EXERCISE PROMPT: Tally the lines in the entries below that contain the string "printed". Reply with the number alone.

Dataset entries:
=== Section Start ===
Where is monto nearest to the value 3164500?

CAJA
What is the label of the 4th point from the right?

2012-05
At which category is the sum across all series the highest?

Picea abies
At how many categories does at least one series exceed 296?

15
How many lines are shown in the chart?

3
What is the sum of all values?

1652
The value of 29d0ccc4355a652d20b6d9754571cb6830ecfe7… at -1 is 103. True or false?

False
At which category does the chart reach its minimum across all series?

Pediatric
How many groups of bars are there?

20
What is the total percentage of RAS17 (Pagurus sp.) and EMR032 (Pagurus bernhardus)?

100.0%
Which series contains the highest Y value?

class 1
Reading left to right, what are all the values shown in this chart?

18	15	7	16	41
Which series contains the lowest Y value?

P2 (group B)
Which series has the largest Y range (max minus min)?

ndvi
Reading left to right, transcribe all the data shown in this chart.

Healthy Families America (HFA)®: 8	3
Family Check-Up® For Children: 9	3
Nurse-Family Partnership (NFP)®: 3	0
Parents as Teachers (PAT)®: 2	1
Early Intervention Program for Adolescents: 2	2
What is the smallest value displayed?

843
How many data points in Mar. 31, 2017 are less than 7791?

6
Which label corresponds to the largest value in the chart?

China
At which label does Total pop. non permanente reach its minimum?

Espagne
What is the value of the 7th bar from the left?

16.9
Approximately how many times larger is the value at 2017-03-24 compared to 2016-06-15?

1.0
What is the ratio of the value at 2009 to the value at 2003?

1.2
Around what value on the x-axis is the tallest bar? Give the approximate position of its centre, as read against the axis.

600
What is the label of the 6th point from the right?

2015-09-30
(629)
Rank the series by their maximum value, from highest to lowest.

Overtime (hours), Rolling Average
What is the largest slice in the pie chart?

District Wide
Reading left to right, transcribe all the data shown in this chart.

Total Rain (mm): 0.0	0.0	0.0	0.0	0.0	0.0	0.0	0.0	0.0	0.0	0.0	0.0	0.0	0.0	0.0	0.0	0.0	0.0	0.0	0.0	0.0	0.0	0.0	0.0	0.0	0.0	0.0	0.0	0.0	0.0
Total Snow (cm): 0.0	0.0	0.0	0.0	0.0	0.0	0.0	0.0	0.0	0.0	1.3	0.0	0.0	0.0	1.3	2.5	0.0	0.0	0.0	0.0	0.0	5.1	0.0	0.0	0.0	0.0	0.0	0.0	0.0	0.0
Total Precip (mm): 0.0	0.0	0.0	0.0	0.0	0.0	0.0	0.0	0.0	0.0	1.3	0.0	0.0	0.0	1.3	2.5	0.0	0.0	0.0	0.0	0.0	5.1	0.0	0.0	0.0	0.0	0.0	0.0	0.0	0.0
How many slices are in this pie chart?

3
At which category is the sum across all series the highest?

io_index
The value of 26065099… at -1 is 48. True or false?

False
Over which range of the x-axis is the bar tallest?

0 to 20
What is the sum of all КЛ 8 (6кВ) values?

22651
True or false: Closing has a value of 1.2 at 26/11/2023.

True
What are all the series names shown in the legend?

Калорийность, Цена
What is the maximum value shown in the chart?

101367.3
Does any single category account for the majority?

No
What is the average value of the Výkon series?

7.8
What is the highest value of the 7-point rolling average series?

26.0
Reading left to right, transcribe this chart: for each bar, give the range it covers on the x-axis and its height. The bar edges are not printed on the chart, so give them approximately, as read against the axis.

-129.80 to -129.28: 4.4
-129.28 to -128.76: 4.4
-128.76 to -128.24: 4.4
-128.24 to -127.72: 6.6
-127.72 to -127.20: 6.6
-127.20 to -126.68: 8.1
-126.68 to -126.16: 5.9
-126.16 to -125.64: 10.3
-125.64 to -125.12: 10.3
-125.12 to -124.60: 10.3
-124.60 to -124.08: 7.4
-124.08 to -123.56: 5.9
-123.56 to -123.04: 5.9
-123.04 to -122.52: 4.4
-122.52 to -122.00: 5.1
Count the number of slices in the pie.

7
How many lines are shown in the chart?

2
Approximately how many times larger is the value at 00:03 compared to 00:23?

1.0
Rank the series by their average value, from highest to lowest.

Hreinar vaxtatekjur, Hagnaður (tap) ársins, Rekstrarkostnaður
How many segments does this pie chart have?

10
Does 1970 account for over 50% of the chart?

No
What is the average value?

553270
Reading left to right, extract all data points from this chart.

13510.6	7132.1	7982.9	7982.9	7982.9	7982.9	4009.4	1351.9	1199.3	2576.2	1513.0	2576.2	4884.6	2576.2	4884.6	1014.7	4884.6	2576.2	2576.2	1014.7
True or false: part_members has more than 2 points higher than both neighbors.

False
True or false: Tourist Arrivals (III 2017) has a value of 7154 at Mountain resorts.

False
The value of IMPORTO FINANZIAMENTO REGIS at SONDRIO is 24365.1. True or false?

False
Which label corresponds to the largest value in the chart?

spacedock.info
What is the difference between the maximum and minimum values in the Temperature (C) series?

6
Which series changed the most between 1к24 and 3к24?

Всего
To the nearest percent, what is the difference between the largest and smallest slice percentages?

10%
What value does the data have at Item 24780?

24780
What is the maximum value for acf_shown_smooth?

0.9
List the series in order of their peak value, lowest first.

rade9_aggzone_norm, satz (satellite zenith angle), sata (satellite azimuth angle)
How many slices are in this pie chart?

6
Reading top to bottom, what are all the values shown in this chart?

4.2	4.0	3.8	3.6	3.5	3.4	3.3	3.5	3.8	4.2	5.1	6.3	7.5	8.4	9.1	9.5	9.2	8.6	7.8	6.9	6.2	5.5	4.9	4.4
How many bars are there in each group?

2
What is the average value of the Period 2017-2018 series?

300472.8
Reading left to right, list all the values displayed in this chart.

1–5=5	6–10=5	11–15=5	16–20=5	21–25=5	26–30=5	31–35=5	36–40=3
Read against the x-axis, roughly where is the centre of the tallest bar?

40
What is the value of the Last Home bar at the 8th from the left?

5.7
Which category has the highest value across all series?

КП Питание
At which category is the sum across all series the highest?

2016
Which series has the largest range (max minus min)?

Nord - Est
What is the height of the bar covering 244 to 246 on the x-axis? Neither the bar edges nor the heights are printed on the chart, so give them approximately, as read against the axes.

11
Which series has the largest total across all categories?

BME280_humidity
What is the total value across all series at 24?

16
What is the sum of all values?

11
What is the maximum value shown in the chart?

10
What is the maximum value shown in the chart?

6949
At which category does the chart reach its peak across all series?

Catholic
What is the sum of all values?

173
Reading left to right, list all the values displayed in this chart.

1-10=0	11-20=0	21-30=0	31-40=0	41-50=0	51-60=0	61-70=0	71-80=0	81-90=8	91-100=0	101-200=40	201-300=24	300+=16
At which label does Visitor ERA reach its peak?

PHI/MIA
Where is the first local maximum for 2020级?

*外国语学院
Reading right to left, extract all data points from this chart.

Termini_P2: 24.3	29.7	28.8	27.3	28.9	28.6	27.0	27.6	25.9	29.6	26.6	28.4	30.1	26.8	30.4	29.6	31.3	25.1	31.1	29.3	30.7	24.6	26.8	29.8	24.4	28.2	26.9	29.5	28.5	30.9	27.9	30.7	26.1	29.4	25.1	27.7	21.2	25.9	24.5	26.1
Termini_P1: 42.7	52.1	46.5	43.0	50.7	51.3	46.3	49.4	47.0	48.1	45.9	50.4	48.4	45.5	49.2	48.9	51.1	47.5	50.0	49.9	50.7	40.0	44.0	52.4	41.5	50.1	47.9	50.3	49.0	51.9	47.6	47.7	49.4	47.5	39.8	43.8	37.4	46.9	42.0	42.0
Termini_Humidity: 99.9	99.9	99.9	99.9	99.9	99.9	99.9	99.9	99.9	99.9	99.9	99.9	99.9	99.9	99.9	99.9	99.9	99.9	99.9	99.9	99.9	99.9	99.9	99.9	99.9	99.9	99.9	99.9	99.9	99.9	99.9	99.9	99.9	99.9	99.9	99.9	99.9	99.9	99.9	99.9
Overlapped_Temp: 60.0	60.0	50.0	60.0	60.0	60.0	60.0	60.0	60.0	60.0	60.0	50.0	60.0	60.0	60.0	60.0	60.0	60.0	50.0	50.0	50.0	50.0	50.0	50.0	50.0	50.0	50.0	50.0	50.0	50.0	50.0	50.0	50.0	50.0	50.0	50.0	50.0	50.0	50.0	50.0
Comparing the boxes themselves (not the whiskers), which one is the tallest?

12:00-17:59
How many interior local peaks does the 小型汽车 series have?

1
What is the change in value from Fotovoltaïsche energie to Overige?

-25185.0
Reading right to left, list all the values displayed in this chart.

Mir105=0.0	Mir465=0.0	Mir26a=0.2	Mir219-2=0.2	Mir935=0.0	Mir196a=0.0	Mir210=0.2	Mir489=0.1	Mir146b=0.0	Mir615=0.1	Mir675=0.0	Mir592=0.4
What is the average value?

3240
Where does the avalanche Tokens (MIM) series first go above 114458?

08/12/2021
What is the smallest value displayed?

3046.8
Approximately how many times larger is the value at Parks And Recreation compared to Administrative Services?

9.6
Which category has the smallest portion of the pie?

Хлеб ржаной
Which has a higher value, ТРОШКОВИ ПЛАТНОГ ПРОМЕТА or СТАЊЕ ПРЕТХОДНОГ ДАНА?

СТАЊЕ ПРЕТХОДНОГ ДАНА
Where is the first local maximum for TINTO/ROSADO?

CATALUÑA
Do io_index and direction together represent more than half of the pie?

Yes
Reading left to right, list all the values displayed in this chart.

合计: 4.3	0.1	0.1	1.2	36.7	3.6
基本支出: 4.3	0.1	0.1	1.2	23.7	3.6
=== Section End ===
OUTPUT OF THE EXERCISE: 2